Task item
Copy out every line of the records below that contains the word "with", matching upper and lower case exactly.
>>>>>
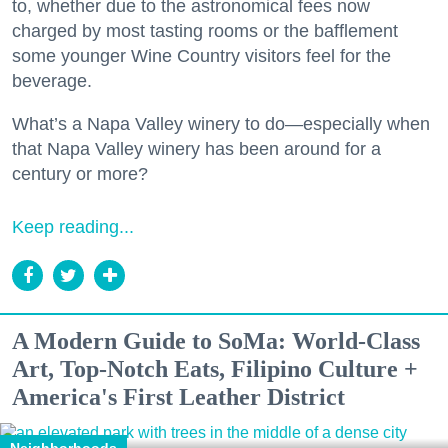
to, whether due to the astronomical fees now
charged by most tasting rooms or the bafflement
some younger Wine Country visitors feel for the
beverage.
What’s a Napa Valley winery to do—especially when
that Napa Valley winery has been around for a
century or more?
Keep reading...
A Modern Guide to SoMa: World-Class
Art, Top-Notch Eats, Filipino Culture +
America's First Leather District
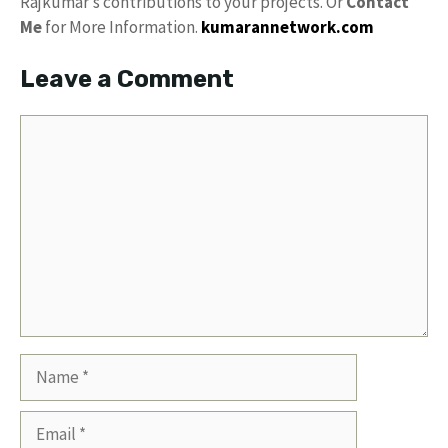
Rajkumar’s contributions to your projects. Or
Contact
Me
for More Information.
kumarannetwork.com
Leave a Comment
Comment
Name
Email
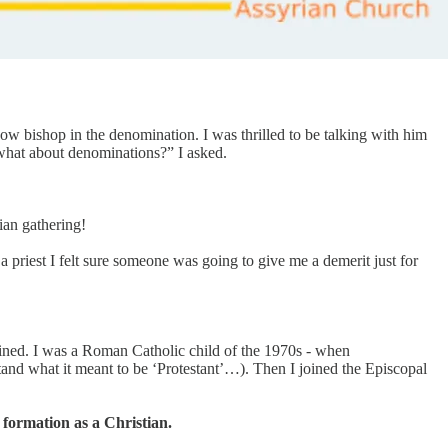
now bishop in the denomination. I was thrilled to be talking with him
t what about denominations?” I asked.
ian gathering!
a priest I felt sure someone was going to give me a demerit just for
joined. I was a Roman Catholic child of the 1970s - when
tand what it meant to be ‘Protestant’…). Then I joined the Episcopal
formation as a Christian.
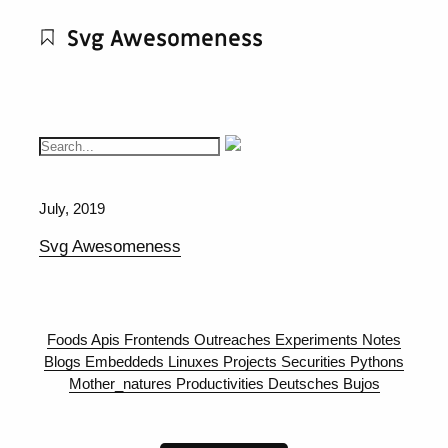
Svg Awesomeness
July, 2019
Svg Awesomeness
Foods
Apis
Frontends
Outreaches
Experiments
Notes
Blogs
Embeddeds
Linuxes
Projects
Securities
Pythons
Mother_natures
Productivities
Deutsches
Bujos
<<<<<
>>>>>
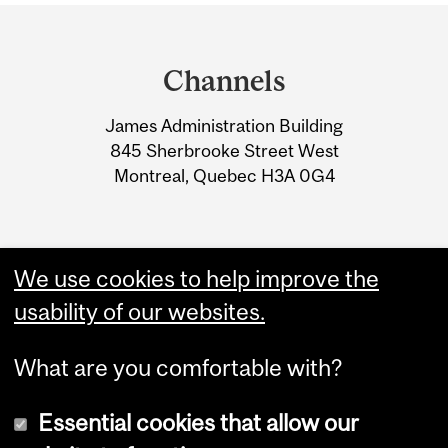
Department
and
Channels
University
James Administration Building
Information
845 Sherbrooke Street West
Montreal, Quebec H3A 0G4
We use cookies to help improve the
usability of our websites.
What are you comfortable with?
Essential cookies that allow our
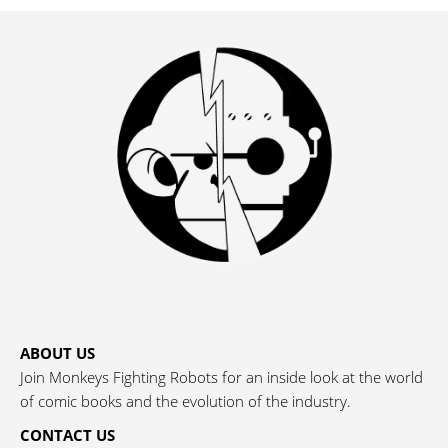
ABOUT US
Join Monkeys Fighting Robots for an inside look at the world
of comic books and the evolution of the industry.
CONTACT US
<<<<<
Expected output
now bishop in the denomination. I was thrilled to be talking with him
What are you comfortable with?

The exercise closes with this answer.